论论文 SparkSQL Catalyst 的解析流程图：

SQL 语句经过 Antlr4 解析，生成 Unresolved Logical Plan
analyzer 与 catalog 进行绑定，生成 Logical Plan
optimizer 对 Logical Plan 优化,生成 Optimized LogicalPlan
SparkPlan 将 Optimized LogicalPlan 转换成 Physical Plan
prepareForExecution 方法将 Physical Plan 转换成 executed Physical Plan
execute()执行可执行物理计划，得到 RDD

/** * 测试代码 */object TestSpark {  case class Person(name: String, age: Long)
  def main(args: Array[String]): Unit = {    val spark = SparkSession.builder().appName("test").master("local").getOrCreate()
    import spark.implicits._    val df: DataFrame = spark.sparkContext.parallelize(Array(      Person("zhangsan", 10),      Person("lisi", 20),      Person("wangwu", 30)))      .toDF("name", "age")
    df.createTempView("people")
    /**     * 1.SparkSqlParser中的AstBuilder将语法树的各个节点转换为对应LogicalPlan节点，组成未解析的逻辑算子树，不包含数据信息与列信息     *     * 2.Analyzer将一系列规则作用在未解析逻辑算子树上，生成解析后的逻辑算子树     *     * 3.Optimizer将一系列优化规则应用在逻辑算子树中，确保结果正确的前提下改进低效结构，生成优化后的逻辑算子树     */    val sql = spark.sql("select name from people where age >= 20")    sql.queryExecution.debug  }}

复制代码

2.1 SQL Parse

SparkSQL 的采用的是 Anrl4 进行 SQL 的词法和语法解析（Spark SQL 和 Presto 采用的是 Antlr4，FLink 采用的是 Calcite），Anrl4 主要提供了 Parser 编译器和 Translator 解释器框架。

在 Spark 源码中提供了一个.g4 文件，编译的时候会使用 Antlr 根据这个.g4 生成对应的词法分析类和语法分析类，采用访问者模式，即会去遍历生成的语法树（针对语法树中每个节点生成一个 visit 方法），以及返回相应的值，用以构建 Logical Plan 语法树。

SparkSQL 使用 Antlr4 的访问者模式，生成 Unresolved Logical Plan。

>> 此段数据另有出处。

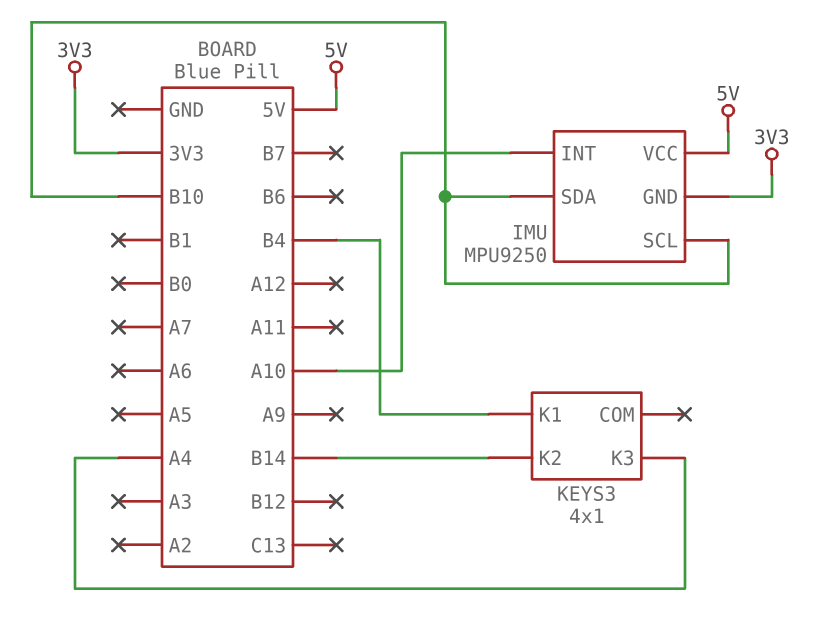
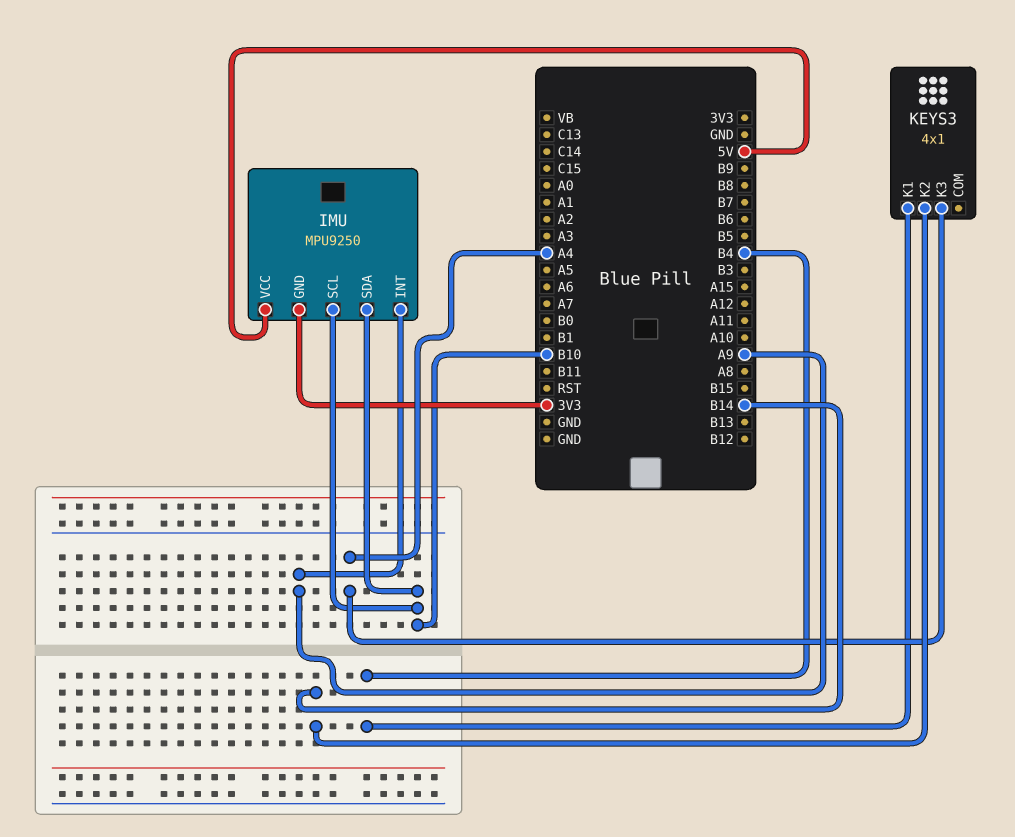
IMU pin INT: A10 -> A9

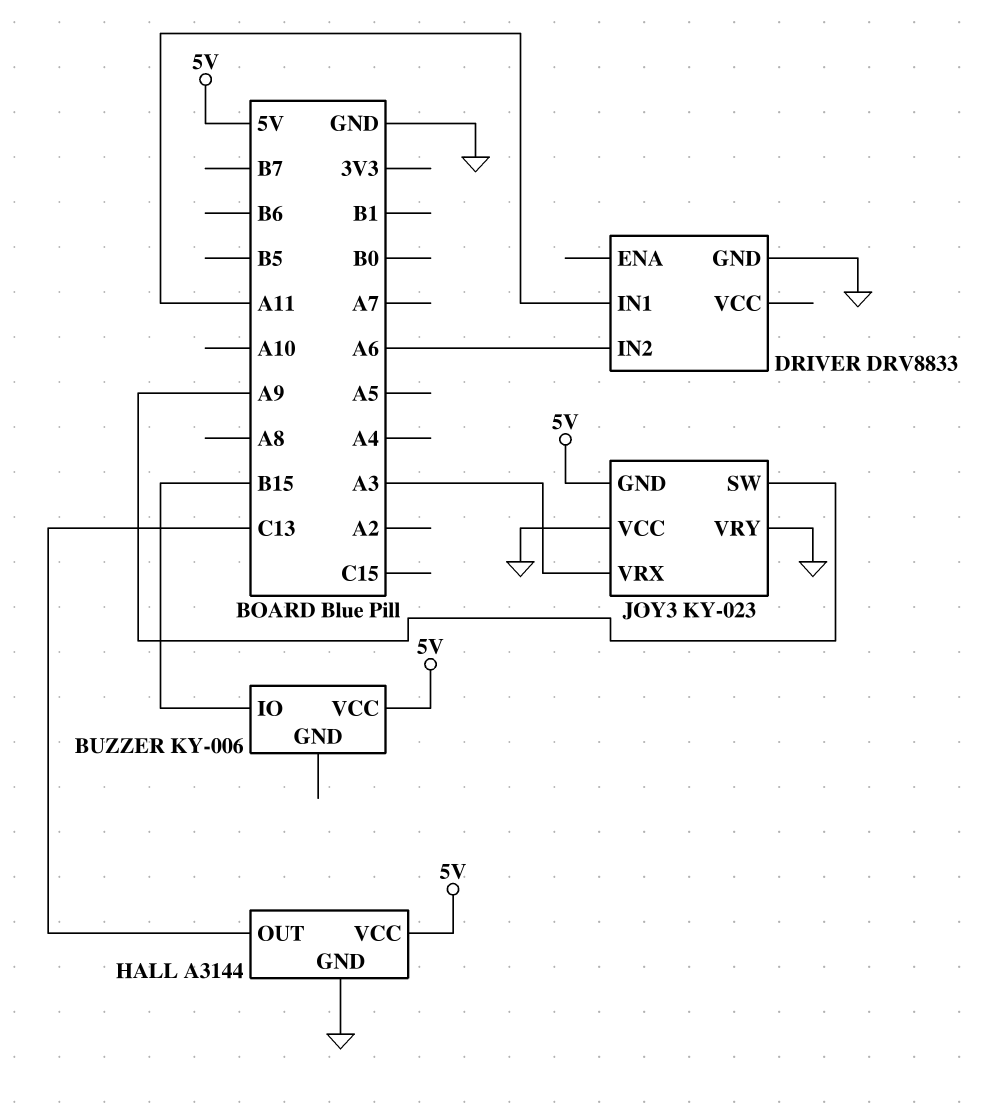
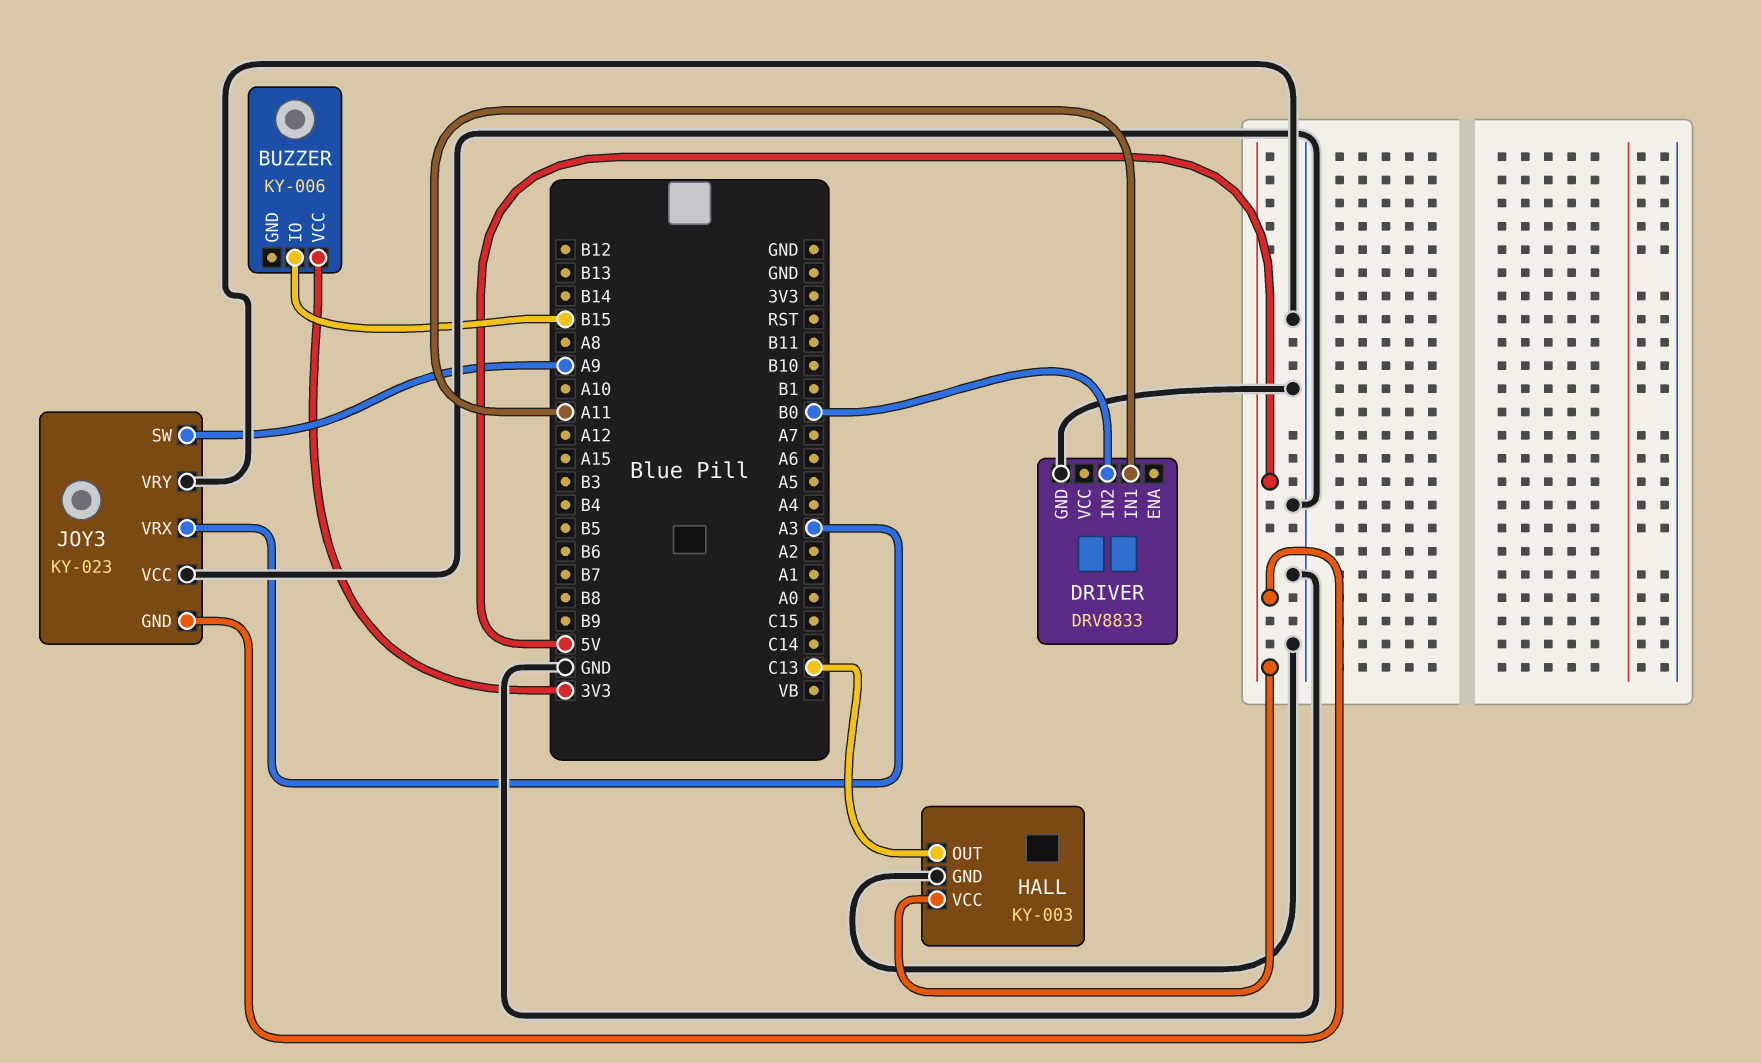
BUZZER pin VCC: 5V -> 3V3
DRIVER pin IN2: A6 -> B0
HALL: A3144 -> KY-003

这里，可以用 IDEA ANTLR Preview 插件可以看到到SQL 解析后生成的语法树，譬如：

SELECT A FROM TABLE

复制代码

转换成一棵语法树的可视图，SparkBase.g4 文件还有很多其他类型的语句，比如 INSERT，ALERT 等等。

其中，LogicalPlan 其实是继承自 TreeNode，所以本质上 LogicalPlan 就是一棵树。Tree 提供 UnaryNode，BinaryNode 和 LeafNode 三种 trait：

LeafNode，叶子节点，一般用来表示用户命令
UnaryNode，一元节点，表示 FILTER 等操作
BinaryNode，二元节点，表示 JOIN，GROUP BY 等操作

/** * A logical plan node with no children. */trait LeafNode extends LogicalPlan with LeafLike[LogicalPlan] 
/** * A logical plan node with single child. */trait UnaryNode extends LogicalPlan with UnaryLike[LogicalPlan] 
/** * A logical plan node with a left and right child. */trait BinaryNode extends LogicalPlan with BinaryLike[LogicalPlan]

复制代码

譬如上述 SQL 在 parse 阶段使用 antlr4，将一条 SQL 语句解析成语法树，然后使用 antlr4 的访问者模式遍历生成语法树，也就是 Logical Plan，但此时还是 Unresolved LogicalPlan，即无法确定 src 是否存在，以及具体的的元数据是什么样。没有通过 Analysis 阶段，无法确定 A 的具体类型以及 TABLE 这个数据源是否存在等信息，只有通过 Analysis 阶段后，才会把 Unresolved 变成 Resolved LogicalPlan。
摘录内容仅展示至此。